» SELECTED EXTRACT
══════════════════════════════
D'Arcy hired geologist George Bernard Reynolds to do the prospecting in the Persian desert. Conditions were extremely harsh: "small pox raged, bandits and warlords ruled, water was all but unavailable, and temperatures often soared past 50°C". After several years of prospecting, D'Arcy's fortune dwindled away and he was forced to sell most of his rights to a Glasgow-based syndicate, the Burmah Oil Company.

By 1908, having sunk more than £500,000 into their Persian venture and found no oil, D'Arcy and Burmah decided to abandon exploration in Persia. In early May 1908, they sent Reynolds a telegram telling him that they had run out of money and ordering him to "cease work, dismiss the staff, dismantle anything worth the cost of transporting to the coast for re-shipment, and come home." Reynolds delayed following these orders and in a stroke of luck, struck oil shortly after, on 26 May 1908. However, according to Arnold Wilson, "The service rendered by G.B. Reynolds to the British empire and to British industry and to Persia was never recognized."
══════════════════════════════
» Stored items
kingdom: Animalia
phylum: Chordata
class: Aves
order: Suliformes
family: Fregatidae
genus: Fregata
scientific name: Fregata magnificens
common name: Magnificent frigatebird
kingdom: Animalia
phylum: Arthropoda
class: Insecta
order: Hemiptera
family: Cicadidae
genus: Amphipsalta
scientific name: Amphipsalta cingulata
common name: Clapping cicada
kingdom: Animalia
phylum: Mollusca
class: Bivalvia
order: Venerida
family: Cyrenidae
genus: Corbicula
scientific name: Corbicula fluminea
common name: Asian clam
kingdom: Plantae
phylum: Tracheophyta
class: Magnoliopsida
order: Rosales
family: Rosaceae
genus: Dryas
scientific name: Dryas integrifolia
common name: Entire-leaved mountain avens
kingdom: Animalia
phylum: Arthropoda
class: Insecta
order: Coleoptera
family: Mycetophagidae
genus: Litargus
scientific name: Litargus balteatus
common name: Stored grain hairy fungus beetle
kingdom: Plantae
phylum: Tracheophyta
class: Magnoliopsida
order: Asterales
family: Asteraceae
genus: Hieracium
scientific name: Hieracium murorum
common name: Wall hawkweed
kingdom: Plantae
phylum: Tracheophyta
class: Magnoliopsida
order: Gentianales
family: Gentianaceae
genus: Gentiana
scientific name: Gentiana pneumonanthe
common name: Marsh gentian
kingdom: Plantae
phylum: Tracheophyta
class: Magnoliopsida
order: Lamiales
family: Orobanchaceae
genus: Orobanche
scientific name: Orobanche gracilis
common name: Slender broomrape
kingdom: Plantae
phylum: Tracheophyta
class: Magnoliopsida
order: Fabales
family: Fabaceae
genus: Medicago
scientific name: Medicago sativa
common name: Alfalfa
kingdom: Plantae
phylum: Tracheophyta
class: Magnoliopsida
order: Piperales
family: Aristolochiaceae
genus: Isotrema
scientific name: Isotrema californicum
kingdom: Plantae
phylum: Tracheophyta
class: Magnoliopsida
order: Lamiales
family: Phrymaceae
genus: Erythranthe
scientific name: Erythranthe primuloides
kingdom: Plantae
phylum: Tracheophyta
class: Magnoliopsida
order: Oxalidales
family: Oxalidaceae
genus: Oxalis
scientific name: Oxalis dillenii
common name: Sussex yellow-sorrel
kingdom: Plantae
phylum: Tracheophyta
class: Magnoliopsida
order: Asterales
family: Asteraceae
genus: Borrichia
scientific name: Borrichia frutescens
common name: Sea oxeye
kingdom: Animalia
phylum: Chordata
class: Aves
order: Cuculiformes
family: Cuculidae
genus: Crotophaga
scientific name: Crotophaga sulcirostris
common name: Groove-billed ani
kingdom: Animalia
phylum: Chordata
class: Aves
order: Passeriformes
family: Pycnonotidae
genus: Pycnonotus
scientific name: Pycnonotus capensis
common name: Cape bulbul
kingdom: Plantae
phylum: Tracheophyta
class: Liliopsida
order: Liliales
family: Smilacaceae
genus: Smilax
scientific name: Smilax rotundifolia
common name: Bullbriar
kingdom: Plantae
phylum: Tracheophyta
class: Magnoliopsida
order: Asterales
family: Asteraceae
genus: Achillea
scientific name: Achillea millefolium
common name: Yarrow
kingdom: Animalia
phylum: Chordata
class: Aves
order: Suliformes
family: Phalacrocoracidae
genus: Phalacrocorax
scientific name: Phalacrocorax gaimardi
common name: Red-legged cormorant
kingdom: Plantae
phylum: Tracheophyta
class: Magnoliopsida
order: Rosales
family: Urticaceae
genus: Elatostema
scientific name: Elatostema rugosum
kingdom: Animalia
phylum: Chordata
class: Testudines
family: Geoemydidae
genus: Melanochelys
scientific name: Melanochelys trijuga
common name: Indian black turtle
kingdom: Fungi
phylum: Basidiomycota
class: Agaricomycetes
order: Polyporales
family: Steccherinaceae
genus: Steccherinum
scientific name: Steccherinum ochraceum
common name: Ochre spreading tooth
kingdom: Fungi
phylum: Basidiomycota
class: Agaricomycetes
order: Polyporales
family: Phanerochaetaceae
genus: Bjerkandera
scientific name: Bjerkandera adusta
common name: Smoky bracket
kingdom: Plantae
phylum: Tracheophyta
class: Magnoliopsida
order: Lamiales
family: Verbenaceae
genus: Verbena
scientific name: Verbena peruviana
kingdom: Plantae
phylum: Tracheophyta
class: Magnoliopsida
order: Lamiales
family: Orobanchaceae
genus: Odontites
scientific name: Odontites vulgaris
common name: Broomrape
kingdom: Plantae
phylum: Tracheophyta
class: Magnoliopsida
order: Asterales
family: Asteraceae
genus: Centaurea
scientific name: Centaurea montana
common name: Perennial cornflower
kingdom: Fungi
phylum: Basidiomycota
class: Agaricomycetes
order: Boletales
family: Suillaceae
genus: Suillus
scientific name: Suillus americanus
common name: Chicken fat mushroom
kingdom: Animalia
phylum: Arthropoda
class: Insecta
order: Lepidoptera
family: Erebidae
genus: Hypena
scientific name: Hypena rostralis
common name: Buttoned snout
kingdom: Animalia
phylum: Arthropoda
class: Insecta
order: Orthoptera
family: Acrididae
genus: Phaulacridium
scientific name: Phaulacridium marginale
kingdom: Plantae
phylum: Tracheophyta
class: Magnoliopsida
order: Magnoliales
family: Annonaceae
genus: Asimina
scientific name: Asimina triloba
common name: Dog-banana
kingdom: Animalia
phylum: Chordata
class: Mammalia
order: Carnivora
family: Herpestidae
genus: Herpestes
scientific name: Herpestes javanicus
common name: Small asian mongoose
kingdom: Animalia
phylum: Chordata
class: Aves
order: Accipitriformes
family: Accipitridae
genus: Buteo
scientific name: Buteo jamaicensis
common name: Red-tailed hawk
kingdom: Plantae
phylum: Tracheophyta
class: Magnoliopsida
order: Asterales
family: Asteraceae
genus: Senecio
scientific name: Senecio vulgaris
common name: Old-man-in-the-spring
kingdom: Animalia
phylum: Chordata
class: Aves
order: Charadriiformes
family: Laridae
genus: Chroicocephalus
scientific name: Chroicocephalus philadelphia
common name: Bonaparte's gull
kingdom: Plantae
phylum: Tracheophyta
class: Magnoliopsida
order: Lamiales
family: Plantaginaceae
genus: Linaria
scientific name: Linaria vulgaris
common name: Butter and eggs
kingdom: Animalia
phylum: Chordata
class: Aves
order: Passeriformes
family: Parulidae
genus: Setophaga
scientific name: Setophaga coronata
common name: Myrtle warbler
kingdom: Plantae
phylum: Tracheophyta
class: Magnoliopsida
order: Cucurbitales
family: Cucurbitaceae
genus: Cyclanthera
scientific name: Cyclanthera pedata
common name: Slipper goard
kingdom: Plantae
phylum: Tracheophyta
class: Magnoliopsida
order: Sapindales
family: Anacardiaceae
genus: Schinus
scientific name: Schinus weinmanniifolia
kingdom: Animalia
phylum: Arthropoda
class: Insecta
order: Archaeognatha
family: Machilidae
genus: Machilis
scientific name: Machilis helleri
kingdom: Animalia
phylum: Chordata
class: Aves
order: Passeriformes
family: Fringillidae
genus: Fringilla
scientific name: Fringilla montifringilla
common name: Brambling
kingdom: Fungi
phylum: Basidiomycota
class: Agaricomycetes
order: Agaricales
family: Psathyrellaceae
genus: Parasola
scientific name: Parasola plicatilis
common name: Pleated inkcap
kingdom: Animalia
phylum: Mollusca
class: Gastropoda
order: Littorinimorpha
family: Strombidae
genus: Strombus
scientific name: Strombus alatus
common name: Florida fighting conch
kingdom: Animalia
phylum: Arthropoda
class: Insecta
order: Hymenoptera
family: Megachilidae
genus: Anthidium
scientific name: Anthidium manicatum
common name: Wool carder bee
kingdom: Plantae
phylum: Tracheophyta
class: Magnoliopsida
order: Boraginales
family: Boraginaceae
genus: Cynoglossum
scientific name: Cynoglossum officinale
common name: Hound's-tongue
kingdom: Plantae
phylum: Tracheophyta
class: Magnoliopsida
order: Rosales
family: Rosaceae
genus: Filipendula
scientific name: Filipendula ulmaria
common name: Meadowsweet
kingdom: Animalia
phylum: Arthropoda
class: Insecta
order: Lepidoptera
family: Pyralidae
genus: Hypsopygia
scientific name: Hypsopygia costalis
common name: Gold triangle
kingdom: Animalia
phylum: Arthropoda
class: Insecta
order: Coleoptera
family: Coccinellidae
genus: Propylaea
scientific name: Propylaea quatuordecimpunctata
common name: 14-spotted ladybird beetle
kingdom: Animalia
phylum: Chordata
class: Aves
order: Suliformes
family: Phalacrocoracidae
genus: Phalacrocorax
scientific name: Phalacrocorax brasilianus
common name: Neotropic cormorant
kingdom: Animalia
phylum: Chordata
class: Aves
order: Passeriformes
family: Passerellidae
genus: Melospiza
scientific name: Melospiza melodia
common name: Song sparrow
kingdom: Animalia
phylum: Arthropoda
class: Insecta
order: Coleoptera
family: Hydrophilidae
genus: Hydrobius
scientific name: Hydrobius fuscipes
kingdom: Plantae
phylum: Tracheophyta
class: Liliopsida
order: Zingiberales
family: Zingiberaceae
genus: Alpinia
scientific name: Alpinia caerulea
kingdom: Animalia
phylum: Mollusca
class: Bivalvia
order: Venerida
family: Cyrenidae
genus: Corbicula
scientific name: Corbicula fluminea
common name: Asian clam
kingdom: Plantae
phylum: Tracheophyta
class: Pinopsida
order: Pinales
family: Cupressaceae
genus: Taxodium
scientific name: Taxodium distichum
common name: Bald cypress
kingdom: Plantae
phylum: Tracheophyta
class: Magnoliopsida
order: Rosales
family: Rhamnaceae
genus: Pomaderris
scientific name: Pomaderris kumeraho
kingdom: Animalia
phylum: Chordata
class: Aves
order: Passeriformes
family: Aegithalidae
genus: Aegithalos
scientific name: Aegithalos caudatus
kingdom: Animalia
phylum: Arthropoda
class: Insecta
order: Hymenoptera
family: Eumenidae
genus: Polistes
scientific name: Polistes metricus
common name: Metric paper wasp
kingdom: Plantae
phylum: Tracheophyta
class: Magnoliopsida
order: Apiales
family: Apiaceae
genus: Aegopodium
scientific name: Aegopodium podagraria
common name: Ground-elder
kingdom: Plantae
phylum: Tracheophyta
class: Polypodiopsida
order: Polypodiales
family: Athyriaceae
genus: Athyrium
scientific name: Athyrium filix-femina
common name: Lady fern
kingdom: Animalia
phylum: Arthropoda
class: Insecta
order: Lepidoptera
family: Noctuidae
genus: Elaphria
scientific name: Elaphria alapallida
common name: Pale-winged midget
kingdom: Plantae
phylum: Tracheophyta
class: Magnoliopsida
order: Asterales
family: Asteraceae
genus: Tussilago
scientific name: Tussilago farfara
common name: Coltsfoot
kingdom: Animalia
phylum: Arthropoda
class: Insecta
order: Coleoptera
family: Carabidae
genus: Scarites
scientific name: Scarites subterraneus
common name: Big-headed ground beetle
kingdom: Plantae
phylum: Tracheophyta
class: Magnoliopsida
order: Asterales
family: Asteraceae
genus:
══════════════════════════════
» REQUIREMENT 1
In one to three sentences, explain why D'Arcy and Burmah decided in 1908 to give up exploring in Persia, as the passage on oil prospecting in Persia states.
» REQUIREMENT 2
Answer these questions from the passage on oil prospecting in Persia:
(a) Whom did D'Arcy hire to do the prospecting in the Persian desert?
(b) To which company did D'Arcy sell most of his rights?
(c) On what date did Reynolds strike oil?
Answer from the passage on oil prospecting in Persia and nothing else.

» REPLY 1
By 1908 they had sunk more than £500,000 into the Persian venture and had found no oil. Their telegram to Reynolds said that they had run out of money.

» REPLY 2
(a) Geologist George Bernard Reynolds.
(b) The Burmah Oil Company, a Glasgow-based syndicate.
(c) 26 May 1908.